Yowza, that's eerie. Score one more for PETCO.

But here's where it gets really interesting. Granted this is completely unscientific, but if you adjust Crosby's PETCO projection so that it more closely matches with his actual results (more raw power, more patience, less average) and apply that to McPherson, you get something awfully close to this:

.232/.336/.494 (.275 GPA), 49.1 XBH%, 1:2.5 BB:K

That's Rob Deer's first full season in 1986. Deer was two years older than Crosby in '04, and a year older than McPherson will be in '05, and he also already had a half-season of MLB experience under his belt. But frankly those numbers conform more closely to what my gut instincts tell me about what the shape of McPherson's 2005 season will look like.

I know there's a lot of hype out there that McPherson will somehow take his game to the next level and follow in the footsteps of the other three-true-outcomes giant, Adam Dunn.

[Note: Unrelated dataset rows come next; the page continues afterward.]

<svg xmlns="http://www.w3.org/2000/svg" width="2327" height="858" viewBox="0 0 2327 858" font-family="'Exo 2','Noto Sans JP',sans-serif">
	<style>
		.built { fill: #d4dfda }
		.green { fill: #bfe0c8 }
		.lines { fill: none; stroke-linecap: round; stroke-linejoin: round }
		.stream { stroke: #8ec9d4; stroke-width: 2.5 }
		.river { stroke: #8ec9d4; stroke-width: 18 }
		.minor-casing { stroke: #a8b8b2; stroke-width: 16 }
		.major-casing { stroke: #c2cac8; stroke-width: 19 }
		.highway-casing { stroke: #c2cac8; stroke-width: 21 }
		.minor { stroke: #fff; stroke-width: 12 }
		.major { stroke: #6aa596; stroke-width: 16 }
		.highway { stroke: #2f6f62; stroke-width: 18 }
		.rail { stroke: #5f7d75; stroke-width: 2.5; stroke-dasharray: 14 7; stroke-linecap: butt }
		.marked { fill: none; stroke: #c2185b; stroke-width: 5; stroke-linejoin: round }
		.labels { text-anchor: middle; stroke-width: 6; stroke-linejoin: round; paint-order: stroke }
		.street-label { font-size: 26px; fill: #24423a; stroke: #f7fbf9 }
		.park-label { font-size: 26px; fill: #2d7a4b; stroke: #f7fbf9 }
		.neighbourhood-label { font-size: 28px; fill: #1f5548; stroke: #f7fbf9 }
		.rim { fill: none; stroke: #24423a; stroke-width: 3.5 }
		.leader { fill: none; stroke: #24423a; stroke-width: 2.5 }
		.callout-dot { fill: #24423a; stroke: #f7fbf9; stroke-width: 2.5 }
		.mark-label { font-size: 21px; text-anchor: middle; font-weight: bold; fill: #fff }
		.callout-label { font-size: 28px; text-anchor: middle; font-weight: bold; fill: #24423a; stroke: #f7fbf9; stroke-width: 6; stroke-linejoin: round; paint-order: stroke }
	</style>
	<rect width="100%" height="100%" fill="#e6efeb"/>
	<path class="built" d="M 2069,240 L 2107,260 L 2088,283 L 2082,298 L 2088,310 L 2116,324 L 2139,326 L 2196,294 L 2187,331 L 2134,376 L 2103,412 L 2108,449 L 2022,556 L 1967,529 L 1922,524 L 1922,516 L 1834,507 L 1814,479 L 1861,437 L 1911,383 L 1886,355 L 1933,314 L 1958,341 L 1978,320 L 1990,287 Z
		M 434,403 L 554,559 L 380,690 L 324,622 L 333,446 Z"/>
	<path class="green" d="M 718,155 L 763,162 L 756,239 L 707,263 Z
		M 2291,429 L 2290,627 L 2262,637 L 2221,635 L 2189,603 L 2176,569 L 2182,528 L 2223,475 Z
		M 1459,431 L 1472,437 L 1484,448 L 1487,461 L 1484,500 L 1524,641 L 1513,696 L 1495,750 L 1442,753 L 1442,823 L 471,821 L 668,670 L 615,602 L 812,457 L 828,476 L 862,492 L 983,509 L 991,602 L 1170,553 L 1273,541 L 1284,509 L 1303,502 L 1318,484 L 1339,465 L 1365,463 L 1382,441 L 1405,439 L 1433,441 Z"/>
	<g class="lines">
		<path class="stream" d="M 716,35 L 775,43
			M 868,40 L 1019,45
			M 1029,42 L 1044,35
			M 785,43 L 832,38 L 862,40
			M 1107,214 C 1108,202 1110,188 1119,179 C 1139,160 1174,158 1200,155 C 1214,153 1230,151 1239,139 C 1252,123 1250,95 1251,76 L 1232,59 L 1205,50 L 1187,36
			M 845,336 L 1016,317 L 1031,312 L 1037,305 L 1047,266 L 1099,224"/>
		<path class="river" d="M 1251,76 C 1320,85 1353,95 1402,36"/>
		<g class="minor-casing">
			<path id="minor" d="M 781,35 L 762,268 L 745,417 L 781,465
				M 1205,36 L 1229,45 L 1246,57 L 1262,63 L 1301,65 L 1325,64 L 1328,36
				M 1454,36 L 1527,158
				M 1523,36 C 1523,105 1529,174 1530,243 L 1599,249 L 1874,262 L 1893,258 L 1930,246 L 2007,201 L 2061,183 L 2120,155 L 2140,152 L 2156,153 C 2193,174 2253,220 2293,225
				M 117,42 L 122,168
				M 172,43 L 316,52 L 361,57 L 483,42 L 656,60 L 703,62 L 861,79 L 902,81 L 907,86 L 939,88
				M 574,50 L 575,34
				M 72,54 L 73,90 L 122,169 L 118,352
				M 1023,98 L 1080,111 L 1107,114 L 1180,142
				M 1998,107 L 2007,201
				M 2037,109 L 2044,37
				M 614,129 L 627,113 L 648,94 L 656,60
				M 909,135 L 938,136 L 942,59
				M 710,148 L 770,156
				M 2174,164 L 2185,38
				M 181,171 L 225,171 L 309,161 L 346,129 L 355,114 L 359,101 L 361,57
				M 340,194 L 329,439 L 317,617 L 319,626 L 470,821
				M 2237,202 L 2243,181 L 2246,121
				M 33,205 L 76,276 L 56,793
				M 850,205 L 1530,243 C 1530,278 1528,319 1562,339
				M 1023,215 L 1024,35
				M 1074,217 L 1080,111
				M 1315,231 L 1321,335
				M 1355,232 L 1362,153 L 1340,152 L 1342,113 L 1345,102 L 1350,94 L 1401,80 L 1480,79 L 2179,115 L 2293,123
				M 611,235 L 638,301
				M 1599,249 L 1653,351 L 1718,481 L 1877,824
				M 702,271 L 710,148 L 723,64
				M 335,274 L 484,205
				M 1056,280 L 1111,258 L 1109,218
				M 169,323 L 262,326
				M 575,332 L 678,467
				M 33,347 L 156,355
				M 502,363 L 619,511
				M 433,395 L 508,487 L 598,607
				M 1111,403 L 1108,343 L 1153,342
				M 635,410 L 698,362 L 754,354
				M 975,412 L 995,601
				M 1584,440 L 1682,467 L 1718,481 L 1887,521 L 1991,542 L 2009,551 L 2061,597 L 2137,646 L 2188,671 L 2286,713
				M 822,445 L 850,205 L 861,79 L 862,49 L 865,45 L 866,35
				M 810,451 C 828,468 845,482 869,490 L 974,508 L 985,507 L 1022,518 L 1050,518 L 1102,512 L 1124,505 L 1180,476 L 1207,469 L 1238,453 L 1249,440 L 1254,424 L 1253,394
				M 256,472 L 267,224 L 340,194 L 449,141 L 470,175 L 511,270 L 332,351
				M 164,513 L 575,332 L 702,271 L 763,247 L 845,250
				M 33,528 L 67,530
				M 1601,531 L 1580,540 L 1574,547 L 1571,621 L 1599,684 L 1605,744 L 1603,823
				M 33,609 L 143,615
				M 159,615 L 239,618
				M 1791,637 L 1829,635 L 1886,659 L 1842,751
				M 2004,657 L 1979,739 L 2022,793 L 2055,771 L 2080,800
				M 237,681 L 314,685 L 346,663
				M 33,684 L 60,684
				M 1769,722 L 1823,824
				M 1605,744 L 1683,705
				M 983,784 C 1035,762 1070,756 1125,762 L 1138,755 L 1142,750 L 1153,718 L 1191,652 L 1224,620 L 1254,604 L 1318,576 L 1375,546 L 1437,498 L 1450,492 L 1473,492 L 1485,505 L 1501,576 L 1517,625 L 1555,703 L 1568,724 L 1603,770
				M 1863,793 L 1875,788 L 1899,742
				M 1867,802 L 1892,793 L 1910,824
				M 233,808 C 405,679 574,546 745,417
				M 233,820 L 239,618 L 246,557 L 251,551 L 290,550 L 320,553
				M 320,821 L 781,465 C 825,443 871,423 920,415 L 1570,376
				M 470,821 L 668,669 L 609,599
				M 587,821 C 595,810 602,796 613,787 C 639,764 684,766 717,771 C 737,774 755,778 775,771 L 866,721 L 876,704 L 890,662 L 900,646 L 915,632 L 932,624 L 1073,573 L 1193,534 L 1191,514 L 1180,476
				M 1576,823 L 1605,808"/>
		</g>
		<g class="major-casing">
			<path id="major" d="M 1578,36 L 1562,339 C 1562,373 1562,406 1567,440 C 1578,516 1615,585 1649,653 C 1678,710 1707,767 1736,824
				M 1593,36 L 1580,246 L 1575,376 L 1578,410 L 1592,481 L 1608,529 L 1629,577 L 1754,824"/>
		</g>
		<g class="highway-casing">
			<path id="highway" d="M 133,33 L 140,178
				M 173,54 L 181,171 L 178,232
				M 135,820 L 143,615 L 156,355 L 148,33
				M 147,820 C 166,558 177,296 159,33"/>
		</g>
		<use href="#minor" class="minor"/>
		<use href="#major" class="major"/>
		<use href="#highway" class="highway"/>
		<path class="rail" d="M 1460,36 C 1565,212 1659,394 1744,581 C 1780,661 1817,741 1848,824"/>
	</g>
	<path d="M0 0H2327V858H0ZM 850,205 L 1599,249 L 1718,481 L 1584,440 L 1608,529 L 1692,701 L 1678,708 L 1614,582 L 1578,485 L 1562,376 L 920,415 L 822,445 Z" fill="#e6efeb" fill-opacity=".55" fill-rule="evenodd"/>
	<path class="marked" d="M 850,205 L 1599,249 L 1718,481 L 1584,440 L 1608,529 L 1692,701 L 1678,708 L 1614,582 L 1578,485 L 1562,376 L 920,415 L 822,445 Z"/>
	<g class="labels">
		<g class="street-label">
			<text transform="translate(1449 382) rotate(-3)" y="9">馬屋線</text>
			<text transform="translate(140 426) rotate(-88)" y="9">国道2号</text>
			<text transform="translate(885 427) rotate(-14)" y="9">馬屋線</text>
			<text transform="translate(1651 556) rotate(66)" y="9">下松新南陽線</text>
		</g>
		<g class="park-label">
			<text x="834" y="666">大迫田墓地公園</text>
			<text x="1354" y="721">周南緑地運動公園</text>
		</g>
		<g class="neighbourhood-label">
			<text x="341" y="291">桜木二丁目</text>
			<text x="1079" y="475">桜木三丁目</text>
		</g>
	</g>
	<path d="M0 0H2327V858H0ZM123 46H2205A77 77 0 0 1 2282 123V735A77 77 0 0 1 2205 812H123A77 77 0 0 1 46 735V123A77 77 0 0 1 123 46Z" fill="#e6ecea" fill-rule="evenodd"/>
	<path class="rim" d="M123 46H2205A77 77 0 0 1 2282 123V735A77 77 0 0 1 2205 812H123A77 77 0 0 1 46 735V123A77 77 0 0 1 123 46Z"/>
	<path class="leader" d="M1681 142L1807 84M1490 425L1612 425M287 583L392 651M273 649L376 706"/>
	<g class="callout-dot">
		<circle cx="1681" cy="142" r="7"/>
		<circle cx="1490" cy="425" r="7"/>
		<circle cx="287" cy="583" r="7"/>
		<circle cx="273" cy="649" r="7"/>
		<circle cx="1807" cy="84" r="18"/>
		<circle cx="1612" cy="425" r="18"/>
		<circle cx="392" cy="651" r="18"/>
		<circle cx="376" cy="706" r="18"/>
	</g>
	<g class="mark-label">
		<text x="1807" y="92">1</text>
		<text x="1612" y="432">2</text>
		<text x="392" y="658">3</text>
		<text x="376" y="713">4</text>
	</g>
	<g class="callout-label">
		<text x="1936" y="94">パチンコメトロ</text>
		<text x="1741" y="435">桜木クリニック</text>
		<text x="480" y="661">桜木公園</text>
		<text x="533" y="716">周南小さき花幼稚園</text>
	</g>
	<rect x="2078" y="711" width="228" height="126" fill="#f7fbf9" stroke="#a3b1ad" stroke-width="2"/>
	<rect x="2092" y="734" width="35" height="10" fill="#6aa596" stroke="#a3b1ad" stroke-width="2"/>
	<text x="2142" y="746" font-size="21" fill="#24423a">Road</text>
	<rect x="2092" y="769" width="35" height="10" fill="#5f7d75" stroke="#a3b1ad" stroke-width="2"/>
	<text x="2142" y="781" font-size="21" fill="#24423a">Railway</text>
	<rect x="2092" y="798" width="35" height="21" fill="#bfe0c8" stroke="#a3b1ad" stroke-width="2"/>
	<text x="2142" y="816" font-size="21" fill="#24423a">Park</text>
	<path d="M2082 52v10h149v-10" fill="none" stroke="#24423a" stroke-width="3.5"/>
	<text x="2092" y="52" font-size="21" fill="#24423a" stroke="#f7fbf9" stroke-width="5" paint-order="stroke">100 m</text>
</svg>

I have one word for that: ridiculous. Dunn is only a year older than McPherson, and already has 115 more home runs. Besides, Dunn's final stint in the minors (at the age of 21), is exponentially better than anything McPherson has ever done:

Adam Dunn 2001
AA .343/.449/.664 (.368 GPA), 43.8 XBH%, 1:1.3 BB:K
AAA .329/.443/.676 (.368 GPA), 47.8 XBH%, 1:1.3 BB:K

And after some struggles, Dunn is finally putting it together in the majors:

Adam Dunn 2004
.266/.388 /.569 (.317 GPA), 53.0 XBH%, 1:1.8 BB:K

Look at McPherson's PETCO, look at Dunn's season last year, and ask yourself: do you really think McPherson's age 24 season will be anywhere near as good as Dunn's?

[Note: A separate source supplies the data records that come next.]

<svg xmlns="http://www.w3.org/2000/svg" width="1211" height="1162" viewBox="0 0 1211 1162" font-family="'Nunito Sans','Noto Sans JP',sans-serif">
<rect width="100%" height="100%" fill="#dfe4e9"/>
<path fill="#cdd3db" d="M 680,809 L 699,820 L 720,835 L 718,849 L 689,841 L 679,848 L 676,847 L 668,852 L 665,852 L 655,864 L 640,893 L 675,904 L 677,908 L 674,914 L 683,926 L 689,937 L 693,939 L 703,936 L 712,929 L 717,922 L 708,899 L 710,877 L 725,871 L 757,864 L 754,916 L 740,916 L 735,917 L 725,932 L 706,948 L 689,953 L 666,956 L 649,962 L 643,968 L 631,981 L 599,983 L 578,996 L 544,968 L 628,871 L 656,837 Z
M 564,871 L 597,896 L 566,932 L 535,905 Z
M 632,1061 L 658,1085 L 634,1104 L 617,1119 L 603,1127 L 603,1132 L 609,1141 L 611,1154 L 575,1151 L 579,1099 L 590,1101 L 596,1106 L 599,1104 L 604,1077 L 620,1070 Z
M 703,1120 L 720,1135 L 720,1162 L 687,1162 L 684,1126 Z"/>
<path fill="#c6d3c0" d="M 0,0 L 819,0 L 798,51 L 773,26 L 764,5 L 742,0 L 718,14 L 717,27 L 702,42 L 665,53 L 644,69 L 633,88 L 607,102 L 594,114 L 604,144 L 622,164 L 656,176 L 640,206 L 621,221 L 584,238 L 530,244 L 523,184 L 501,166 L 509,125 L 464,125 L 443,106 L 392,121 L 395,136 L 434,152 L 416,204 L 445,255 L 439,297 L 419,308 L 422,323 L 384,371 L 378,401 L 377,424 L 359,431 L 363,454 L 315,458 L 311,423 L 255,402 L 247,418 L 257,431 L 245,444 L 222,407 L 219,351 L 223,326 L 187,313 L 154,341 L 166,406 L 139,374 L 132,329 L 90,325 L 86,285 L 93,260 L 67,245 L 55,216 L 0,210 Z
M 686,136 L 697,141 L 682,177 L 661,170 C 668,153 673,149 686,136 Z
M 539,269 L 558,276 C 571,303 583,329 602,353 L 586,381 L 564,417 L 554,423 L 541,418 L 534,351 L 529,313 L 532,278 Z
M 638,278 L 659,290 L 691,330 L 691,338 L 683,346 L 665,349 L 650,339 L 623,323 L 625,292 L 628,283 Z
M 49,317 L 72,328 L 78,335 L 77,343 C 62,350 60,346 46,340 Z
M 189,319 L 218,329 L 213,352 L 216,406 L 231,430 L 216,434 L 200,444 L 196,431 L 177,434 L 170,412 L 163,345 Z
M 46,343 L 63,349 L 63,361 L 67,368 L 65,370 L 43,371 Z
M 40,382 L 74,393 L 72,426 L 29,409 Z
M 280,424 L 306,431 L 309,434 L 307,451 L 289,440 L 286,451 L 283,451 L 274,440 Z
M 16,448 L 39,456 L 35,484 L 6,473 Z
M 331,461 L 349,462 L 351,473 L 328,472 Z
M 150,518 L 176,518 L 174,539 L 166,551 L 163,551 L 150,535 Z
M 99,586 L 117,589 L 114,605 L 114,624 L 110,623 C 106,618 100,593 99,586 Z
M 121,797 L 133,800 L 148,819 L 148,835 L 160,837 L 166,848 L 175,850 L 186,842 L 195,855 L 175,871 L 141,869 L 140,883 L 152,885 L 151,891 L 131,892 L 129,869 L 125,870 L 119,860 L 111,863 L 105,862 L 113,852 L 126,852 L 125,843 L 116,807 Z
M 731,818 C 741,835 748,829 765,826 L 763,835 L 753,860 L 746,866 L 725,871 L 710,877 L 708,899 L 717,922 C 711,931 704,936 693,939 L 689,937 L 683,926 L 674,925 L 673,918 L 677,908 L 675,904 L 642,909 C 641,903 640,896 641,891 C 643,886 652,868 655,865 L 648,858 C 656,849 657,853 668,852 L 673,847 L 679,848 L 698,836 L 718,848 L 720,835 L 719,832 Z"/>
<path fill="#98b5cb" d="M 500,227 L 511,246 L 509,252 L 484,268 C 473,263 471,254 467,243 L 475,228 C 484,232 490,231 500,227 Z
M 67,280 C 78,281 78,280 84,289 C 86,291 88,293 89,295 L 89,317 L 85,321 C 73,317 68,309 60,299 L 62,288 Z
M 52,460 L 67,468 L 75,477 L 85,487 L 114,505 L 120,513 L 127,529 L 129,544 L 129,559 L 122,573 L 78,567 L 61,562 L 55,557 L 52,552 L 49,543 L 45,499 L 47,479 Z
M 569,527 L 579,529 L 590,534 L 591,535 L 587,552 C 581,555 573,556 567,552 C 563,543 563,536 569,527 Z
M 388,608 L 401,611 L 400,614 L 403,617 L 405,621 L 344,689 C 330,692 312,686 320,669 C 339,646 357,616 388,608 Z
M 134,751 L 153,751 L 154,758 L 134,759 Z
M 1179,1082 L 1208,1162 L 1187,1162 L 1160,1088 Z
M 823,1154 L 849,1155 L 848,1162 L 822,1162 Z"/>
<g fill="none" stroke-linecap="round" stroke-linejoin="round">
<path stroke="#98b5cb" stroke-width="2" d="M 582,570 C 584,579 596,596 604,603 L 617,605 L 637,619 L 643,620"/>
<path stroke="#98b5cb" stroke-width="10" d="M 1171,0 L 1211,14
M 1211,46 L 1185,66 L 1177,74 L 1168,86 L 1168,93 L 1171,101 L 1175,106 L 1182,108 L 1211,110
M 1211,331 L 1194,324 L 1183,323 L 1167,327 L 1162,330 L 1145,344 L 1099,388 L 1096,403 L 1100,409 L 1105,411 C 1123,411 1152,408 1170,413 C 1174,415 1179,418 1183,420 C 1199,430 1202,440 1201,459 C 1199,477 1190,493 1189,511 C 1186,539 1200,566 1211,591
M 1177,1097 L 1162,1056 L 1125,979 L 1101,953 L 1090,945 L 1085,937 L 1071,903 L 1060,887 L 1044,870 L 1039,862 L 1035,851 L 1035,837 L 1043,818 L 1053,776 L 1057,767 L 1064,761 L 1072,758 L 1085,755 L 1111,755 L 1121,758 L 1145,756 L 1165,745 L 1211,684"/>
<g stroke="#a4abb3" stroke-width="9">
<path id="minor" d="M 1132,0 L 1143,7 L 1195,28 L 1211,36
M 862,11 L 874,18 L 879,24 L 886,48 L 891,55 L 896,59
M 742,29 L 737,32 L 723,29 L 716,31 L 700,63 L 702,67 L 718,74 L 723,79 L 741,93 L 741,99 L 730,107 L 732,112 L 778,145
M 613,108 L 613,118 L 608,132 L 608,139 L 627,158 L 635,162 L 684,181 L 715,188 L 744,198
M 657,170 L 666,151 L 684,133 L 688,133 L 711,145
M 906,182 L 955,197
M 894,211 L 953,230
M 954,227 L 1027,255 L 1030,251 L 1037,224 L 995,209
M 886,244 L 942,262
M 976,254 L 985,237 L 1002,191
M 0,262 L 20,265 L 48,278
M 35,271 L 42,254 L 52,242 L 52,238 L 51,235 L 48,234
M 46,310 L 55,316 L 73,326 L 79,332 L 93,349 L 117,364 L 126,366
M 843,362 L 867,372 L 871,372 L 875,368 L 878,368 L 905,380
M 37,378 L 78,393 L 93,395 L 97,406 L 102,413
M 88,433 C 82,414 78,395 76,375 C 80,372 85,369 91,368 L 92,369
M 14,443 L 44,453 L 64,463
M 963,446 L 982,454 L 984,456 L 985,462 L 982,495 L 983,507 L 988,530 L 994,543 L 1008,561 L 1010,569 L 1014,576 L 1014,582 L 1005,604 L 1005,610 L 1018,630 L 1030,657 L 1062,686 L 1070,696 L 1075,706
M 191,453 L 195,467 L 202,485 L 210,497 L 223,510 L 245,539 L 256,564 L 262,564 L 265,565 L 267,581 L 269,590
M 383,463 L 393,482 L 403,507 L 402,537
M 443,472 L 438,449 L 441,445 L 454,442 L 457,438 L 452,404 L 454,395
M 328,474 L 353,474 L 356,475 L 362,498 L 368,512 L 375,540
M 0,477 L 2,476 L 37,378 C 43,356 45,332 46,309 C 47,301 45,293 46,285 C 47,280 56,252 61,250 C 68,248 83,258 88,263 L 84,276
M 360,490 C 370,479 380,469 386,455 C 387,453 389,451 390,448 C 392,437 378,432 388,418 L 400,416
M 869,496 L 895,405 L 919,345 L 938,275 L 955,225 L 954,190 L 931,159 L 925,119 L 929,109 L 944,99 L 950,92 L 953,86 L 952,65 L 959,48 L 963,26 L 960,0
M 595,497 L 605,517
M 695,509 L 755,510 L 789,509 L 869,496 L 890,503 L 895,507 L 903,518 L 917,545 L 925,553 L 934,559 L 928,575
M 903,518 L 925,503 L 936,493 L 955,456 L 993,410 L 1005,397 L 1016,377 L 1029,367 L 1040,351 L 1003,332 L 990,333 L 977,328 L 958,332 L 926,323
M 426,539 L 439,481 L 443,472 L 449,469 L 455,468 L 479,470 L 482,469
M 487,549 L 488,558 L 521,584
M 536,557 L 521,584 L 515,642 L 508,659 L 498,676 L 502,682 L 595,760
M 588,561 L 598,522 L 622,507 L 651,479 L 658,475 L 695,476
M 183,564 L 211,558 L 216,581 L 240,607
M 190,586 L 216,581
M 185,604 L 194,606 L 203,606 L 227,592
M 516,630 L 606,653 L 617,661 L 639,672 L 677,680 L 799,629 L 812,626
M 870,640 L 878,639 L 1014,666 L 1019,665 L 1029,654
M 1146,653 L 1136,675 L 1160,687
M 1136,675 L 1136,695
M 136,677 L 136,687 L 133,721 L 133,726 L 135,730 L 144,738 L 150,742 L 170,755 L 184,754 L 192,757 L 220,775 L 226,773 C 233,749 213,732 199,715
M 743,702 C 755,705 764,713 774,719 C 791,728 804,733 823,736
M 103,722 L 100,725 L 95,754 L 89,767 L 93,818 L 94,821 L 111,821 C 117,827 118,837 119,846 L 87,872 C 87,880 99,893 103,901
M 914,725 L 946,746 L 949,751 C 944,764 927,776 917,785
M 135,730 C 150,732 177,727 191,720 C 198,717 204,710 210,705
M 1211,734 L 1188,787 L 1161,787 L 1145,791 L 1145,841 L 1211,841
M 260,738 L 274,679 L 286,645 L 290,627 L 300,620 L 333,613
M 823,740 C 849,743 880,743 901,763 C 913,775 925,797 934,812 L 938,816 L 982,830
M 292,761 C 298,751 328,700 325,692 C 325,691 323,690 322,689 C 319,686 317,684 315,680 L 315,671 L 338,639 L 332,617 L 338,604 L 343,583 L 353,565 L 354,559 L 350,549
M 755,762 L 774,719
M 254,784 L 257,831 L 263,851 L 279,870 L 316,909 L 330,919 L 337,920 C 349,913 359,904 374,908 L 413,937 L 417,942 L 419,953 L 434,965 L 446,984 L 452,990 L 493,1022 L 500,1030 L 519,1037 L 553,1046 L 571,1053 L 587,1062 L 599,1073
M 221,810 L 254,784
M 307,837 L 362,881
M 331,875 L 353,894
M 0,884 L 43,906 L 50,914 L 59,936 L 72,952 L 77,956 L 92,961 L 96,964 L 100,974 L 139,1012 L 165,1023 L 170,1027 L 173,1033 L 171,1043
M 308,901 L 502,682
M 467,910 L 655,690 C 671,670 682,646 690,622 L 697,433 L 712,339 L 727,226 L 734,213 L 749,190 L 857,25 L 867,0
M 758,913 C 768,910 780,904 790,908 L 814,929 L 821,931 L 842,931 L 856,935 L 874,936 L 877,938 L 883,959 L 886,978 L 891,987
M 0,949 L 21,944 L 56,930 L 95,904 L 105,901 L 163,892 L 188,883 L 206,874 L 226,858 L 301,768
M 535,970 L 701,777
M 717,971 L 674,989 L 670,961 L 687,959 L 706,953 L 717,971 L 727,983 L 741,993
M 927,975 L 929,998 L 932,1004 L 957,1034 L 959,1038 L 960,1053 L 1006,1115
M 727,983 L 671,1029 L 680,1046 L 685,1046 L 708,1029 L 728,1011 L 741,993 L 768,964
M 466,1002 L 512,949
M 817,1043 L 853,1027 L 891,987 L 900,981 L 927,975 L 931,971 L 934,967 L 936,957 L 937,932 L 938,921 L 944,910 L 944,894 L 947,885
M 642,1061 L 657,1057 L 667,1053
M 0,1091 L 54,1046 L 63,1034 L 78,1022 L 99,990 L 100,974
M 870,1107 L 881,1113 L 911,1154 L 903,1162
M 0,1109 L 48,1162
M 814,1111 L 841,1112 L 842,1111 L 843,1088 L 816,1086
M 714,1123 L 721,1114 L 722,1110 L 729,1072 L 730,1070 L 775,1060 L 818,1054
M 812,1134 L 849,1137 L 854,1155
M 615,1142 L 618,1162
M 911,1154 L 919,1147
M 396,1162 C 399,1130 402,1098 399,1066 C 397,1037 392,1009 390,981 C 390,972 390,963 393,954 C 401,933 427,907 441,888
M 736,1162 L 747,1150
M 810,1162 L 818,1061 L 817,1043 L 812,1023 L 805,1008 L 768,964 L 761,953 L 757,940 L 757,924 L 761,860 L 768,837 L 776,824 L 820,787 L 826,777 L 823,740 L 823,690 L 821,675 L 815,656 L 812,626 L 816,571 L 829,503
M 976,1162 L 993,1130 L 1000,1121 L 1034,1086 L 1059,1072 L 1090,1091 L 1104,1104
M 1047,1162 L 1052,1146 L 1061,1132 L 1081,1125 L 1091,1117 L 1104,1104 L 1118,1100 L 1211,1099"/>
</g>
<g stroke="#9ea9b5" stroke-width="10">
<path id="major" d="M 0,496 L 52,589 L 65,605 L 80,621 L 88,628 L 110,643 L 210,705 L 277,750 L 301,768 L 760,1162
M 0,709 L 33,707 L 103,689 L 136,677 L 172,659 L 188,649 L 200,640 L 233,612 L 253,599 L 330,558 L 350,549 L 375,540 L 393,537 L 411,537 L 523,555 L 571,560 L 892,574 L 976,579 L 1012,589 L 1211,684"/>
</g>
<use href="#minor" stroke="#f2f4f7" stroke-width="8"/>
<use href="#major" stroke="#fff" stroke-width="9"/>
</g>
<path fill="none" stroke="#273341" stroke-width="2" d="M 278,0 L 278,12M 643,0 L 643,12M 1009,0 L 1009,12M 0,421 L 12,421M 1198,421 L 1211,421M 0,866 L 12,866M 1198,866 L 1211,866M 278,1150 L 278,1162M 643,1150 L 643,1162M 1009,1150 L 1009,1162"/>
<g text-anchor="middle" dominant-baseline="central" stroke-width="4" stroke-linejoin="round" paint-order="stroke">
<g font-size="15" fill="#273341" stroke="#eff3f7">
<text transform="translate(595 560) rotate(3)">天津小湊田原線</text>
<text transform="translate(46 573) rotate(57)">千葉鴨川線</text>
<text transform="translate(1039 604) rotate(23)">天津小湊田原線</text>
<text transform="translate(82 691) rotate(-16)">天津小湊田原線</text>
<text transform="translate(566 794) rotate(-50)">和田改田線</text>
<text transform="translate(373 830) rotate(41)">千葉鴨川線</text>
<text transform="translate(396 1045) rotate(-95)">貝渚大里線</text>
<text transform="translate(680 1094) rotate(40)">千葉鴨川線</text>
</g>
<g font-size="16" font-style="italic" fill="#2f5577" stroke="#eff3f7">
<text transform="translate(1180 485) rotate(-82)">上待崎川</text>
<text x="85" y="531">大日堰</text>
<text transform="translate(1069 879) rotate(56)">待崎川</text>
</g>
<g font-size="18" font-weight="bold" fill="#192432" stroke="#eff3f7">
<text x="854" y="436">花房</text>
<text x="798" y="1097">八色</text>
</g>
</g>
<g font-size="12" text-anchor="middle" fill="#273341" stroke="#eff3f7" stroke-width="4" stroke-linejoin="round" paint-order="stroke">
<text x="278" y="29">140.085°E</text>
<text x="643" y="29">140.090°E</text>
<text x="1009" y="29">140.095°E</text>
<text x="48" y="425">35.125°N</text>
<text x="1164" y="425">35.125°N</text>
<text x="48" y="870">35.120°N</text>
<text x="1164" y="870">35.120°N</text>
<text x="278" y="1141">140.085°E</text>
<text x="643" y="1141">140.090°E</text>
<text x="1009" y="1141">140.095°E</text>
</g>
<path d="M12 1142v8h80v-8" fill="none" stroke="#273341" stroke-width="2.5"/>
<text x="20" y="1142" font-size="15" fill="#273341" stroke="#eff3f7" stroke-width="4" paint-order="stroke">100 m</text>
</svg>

Adam Dunn may have set the new strikeout record, but it's clear he's not overly exerting himself to sustain that .300 IsoPwr. His patience has remained intact. And at 24 years old he's still got plenty of time to keep making adjustments.

McPherson, on the other hand, seems to have compromised his patience as he's advanced through the levels in order to achieve this Dunnian power-spike. He looks like a different hitter than last year:

Dallas McPherson 2003
A .308/.404/.606 (.333 GPA), 32.6 XBH%, 1:1.9 BB:K
AA .314/.426/.569 (.333 GPA), 46.9 XBH%, 1:1.3 BB:K

Take those numbers in AA with a grain of salt, because they came in just 102 AB. But I think it suggests that if he can integrate the power with the patience McPherson's upside might be along the lines of Travis Hafner, who at 27 is only now becoming a formidable MLB hitter:

Travis Hafner 2004
.311/.410/.583 (.330 GPA), 48.0 XBH%, 1:1.6 BB:K

Given where he's headed, however, it's going to take a lot of adjustments for McPherson to reach that plateau.

I don't expect McPherson's RoY chances to be pinned onto whether he can maintain a batting average north of .250. (It certainly didn't hurt Crosby.) I'm not even sure being "the next Rob Deer" (or even the next Travis Hafner) makes McPherson one of the top ten prospects going into the 2005 season. But he'll be an asset to the Angels, and a better value than Glaus. And clearly we should be thankful in terms of how much baseball perception has changed in the past twenty years that the kind of season that once made you a laughing stock can now win you the RoY.

Oh, and John Sickels' final ever Down on the Farm is up and he lists his Top 20 Prospects, divided into 10 hitters and 10 pitchers. Given McPherson's the #8 hitter, and the top three pitchers are Hernandez, Miller, and Francis, it seems likely McPherson also falls just shy of Sickels' top ten.